_TASK DETAILS_.
Answer these from the data model text:
(a) Which secure hash does the text name as an example for identifying things?
(b) What are the states a transaction consumes called?
(c) What must a transaction be accepted by to be considered valid?

_SUPPLIED TEXT_.

Data model

This article covers the data model: how states, transactions and code contracts interact with each other and how they are represented in software.

Overview

We begin with the idea of a global ledger. In our model although the ledger is shared, it is not always the case that transactions and ledger entries are globally visible. In cases where a set of transactions stays within a small subgroup of users it should be possible to keep the relevant data purely within that group.

To ensure consistency in a global, shared system where not all data may be visible to all participants, we rely heavily on secure hashes like SHA-256 to identify things. The ledger is defined as a set of immutable states, which are created and destroyed by digitally signed transactions. Each transaction points to a set of states that it will consume/destroy, these are called inputs, and contains a set of new states that it will create, these are called outputs.

States contain arbitrary data, but they always contain at minimum a hash of the bytecode of a contract code file, which is a program expressed in JVM byte code that runs sandboxed inside a Java virtual machine. Contract code (or just “contracts” in the rest of this document) are globally shared pieces of business logic.

Note

In the current code dynamic loading of contracts is not implemented, so states currently point at statically created object instances. This will change in the near future.

Contracts define a verify function, which is a pure function given the entire transaction as input. To be considered valid, the transaction must be accepted by the verify function of every contract pointed to by the input and output states.

_SOURCE DATA_.
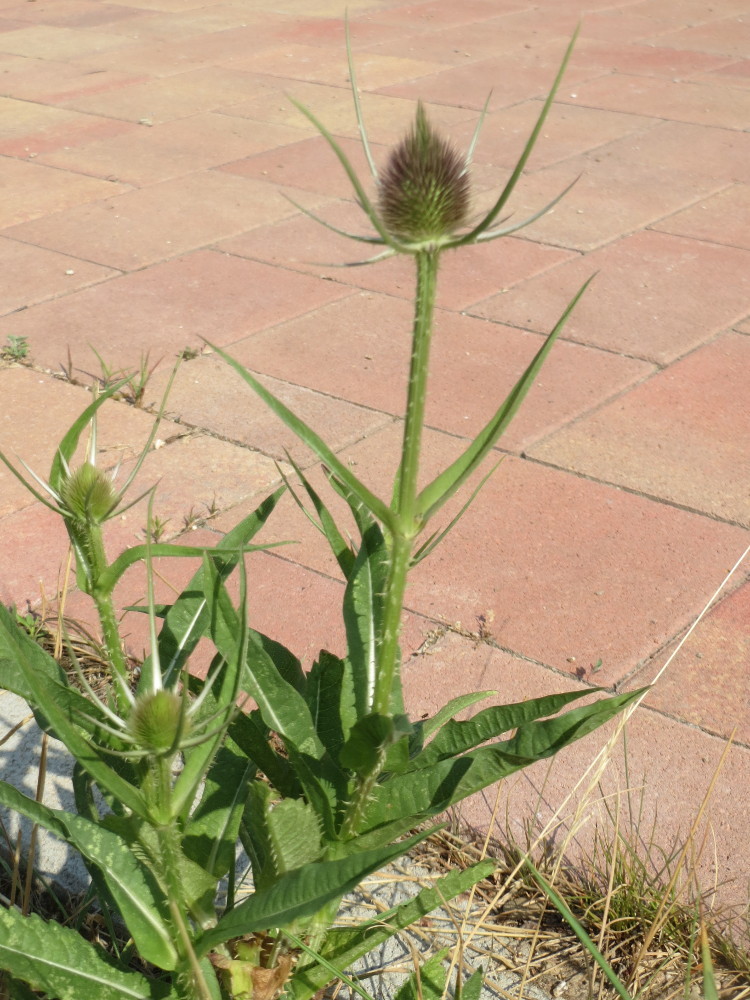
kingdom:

_FULL SOLUTION_.
(a) SHA-256
(b) Inputs
(c) The verify function of every contract pointed to by the input and output states